Per il matrimonio le due producono la miglior birra mai fatta ma tutti la vogliono, loro per prime muoiono dalla curiosità di provarla, fanno festa, la consumano tutta, ne devono trovare dell’altra e così via in una spirale di soluzione e abisso, recupero e caduta. La galleria di personaggi che costellano il mondo delle due donne è variegato nelle declinazioni dell’assurdo: il cugino folle e competitivo che vuole a tutti i costi il contenitore di legno del nonno dentro cui si produce la birra (kuurna), la donna prete che conduce il coro e manda via Prikko troppo ubriaca per cantare (sebbene anche lei si rifornisca a buffo di birra da loro), l’amante respinto ma sempre fedele e remissivo che le scarrozza in giro come uno chauffeur personale. La girandola di accadimenti porta a survoltare la velocità delle gag fino a un finale catartico. Paura dell’acqua, della guida, dell’andare oltre la propria porta: le due sorelle di mezza età hanno speso tutta la vita a perdersi. Solo chi se n’è andato si è salvato da solo e può tornare solo a festeggiare la sua trovata felicità. Chi è rimasto nei dintorni, chi ha scelto di non rischiare, chi ha preso il testimone familiare ripercorrendo la strada iscritta dal padre non ha mai imparato a vivere davvero. Prikko e Taina trovano conforto nello stordimento continuo, non hanno alternative, l’alcol rende loro libere di ridere, di non sentirsi pesanti, di volare, nuotare, guidare e viaggiare pur restando, come preferiscono, immobili dove sono. Ciò nonostante Prikko è amata: da ex fumatrice chiede spesso a Hauki di soffiarle sul viso il fumo della sigaretta, per lui è un gesto altamente erotico tanto che le chiede di immaginare una parola di sicurezza, ha letto su Internet che in relazioni a tale livello di perversione sessuale è necessaria una parola che protegga dal ledere la volontà del partner (pratica attiva nelle relazioni sadomasochistiche) e Prikko, crudelmente, lo vilipende perché ritiene che loro non abbiano una liaison di nessun genere. Propositi giornalieri di smettere di bere si alternano a mettere i voti continuamente a ciò che si assaggia, birra o whisky o altro liquido ad alto tasso alcolico.

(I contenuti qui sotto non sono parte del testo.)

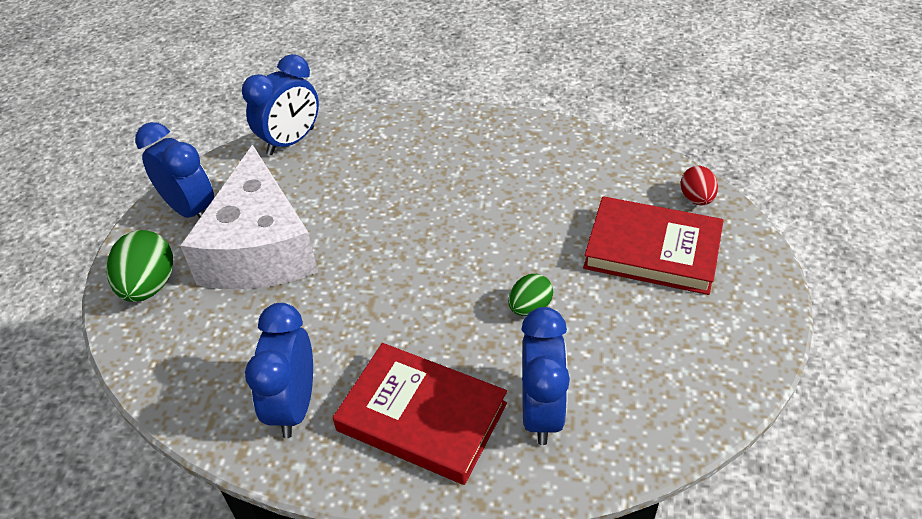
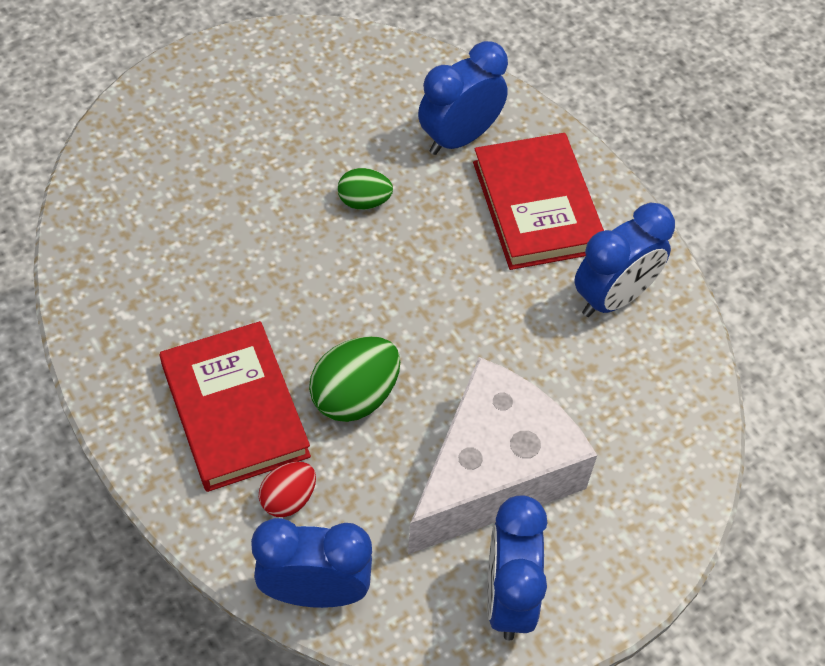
camera: 135 degrees left, 10 degrees up
(149, 286) = (628, 532): green egg -> green egg (355, 396)
(652, 250) = (217, 152): red book -> red book (235, 410)
(696, 198) = (115, 151): red egg -> red egg (288, 499)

La cattiveria dei personaggi è da una parte il disegno beffardo del destino, dall’altra il riflesso di una profonda solitudine diffusa nella popolazione della provincia finlandese. Arte terapia, feste continue, matrimoni, battesimi, funerali, la barchetta sul lago, le spedizioni in macchina sono molti i cambi di scenario raccontati attraverso una fotografia vivida e allucinata, dai colori vibranti di natura, alberi, vegetazione, legno. La recitazione è sopra le righe ma a tono, come la scrittura dei personaggi. Si ride amaramente.
100 Litri di Birra (100 Litres of Gold) – Regia: Teemu Nikki; sceneggiatura: Teemu Nikki; fotografia: Jarmo Kiuru; montaggio: Jussi Sandhu; musica: Marco Biscarini; interpreti: Elina Knihtila, Pirjo Lonka, Ville Tihonen, Pekka Strang, Jari Virman, Hannamaija Nikander, Pihla Penttlinen, Iivo Tuuri; produzione: It’s Alive Films, TBC – The Culture Business; origine: Finlandia/Italia, 2024; durata: 88 minuti; distribuzione: I Wonder Pictures.